Stored data entries:

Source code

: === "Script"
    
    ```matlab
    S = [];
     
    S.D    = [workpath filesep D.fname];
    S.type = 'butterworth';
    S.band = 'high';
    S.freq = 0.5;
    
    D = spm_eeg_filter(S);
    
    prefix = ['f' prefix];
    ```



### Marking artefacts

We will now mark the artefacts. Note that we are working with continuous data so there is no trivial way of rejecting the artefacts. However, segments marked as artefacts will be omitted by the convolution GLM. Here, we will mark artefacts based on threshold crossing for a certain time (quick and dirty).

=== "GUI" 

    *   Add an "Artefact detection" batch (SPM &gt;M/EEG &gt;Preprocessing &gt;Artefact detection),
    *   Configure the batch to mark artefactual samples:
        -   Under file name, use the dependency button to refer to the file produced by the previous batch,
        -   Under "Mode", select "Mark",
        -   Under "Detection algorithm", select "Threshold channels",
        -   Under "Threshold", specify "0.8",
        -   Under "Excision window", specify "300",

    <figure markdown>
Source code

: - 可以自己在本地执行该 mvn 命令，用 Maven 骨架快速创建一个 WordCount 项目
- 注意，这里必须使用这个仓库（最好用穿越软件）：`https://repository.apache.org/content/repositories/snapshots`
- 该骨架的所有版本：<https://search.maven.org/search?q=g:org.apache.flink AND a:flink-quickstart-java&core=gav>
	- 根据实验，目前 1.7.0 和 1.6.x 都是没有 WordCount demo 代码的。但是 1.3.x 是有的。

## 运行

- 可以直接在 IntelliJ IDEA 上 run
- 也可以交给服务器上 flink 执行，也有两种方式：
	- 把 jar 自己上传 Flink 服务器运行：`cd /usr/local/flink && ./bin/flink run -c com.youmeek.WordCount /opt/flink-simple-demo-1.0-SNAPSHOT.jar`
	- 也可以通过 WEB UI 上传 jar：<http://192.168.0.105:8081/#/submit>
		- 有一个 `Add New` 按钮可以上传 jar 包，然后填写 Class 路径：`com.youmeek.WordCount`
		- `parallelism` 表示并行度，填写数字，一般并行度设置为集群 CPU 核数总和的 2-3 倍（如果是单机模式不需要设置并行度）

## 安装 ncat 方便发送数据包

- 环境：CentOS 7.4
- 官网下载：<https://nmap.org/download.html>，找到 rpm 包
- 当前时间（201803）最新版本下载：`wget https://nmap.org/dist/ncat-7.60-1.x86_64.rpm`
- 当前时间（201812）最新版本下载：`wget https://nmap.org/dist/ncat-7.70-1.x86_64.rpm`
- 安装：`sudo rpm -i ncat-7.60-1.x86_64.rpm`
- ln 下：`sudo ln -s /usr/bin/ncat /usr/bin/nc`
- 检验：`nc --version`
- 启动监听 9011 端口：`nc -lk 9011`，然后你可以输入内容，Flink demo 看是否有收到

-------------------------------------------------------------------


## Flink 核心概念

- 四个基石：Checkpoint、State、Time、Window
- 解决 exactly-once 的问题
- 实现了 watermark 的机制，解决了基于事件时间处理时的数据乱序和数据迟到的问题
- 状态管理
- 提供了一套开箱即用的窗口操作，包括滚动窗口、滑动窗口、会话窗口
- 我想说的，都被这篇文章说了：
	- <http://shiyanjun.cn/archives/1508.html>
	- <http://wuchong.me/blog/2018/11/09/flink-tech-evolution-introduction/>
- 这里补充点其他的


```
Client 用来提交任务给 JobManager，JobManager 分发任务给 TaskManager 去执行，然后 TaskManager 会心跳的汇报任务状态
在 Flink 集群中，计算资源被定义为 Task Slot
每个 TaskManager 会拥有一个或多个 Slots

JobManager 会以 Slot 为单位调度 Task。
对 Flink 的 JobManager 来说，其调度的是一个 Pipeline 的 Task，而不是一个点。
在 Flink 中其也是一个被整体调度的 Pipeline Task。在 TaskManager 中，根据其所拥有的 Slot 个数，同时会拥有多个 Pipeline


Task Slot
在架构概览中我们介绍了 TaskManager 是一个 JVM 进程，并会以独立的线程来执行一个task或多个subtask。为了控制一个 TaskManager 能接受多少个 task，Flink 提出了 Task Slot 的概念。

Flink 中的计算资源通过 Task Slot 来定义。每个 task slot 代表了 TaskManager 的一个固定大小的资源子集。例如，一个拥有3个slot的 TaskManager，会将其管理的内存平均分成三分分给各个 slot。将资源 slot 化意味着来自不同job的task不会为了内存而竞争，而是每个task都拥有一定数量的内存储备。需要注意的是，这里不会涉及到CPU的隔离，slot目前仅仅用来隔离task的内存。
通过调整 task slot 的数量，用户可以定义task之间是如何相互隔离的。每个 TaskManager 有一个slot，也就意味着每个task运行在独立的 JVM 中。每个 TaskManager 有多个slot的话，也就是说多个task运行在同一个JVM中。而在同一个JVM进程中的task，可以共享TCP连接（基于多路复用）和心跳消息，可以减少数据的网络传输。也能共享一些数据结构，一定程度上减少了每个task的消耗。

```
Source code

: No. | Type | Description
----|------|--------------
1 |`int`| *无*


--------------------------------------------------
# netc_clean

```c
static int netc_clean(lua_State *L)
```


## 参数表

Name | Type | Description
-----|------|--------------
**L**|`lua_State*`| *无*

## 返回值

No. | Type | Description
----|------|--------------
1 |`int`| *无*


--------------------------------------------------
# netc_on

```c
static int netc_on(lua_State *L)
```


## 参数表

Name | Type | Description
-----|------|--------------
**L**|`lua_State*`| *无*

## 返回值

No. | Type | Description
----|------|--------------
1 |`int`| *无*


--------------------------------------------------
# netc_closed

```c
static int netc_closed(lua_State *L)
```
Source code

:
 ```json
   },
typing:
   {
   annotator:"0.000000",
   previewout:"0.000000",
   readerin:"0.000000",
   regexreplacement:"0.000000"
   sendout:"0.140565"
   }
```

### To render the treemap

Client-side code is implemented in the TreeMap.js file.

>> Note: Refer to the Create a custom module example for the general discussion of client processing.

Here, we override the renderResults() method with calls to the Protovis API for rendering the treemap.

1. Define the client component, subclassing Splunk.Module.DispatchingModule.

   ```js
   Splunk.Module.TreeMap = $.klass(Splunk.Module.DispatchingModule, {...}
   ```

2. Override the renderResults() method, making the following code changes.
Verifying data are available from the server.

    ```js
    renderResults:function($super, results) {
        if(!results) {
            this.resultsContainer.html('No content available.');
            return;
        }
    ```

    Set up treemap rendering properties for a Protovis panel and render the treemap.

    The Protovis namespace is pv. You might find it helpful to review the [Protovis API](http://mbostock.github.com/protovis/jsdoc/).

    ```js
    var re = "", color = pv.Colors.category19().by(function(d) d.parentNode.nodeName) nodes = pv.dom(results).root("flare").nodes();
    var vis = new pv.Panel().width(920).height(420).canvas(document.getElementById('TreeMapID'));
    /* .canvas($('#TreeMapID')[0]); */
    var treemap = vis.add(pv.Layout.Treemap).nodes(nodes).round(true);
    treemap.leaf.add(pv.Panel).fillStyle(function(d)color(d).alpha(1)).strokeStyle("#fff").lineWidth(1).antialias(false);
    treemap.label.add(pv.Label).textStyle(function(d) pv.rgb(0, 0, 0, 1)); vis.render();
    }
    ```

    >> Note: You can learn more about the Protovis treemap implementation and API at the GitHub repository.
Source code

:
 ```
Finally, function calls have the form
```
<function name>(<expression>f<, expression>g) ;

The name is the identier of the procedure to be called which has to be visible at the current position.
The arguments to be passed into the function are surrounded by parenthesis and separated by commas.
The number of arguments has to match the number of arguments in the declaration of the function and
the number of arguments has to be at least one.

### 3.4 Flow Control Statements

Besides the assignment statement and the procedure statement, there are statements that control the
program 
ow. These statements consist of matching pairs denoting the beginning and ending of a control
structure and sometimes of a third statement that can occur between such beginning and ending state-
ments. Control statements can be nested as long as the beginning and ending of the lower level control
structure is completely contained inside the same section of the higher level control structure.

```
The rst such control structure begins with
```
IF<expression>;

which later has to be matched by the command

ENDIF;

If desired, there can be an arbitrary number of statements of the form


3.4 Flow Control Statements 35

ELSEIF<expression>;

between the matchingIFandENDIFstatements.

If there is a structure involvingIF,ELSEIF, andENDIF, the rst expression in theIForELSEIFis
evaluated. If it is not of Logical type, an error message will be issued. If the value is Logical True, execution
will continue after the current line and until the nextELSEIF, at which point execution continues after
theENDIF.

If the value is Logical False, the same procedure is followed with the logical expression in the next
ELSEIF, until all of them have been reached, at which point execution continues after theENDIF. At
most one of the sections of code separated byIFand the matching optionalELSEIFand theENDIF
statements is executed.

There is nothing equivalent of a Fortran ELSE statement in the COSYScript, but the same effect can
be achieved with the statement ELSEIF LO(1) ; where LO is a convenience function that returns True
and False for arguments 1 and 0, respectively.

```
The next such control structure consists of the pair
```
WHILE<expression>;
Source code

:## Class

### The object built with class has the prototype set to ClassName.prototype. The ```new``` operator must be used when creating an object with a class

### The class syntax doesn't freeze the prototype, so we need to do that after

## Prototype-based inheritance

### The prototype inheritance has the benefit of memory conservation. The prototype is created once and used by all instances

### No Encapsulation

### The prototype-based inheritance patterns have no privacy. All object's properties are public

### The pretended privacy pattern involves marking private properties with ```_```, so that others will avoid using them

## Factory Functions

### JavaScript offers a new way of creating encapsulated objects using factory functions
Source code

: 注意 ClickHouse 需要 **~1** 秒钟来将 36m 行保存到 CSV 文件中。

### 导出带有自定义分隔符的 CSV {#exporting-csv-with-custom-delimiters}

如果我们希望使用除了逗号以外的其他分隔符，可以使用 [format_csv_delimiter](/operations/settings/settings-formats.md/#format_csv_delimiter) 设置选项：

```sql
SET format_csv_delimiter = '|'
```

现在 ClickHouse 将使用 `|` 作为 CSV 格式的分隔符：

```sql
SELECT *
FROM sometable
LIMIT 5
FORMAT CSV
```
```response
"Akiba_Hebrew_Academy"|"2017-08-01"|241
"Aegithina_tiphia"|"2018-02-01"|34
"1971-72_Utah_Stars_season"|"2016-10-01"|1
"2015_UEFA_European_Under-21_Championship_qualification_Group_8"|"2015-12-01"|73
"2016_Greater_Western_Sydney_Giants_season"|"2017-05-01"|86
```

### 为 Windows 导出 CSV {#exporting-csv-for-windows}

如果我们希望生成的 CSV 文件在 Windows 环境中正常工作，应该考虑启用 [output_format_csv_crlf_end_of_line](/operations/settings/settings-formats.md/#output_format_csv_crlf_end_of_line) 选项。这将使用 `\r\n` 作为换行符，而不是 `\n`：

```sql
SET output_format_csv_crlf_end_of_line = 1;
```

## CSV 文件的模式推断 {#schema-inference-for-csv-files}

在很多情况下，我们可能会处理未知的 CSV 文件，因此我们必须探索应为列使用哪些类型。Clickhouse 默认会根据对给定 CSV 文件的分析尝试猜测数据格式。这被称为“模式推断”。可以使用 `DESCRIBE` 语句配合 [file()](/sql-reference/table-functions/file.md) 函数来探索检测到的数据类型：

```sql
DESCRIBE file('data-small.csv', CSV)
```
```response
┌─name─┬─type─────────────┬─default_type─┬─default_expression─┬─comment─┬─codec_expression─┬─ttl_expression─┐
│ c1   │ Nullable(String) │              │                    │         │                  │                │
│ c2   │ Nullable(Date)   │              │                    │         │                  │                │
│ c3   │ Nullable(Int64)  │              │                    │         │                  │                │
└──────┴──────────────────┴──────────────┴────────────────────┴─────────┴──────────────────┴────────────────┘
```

_Exercise details_
Pull out every line of the records that includes the string "inheritance".

_Result for this exercise_
## Prototype-based inheritance
### The prototype inheritance has the benefit of memory conservation. The prototype is created once and used by all instances
### The prototype-based inheritance patterns have no privacy. All object's properties are public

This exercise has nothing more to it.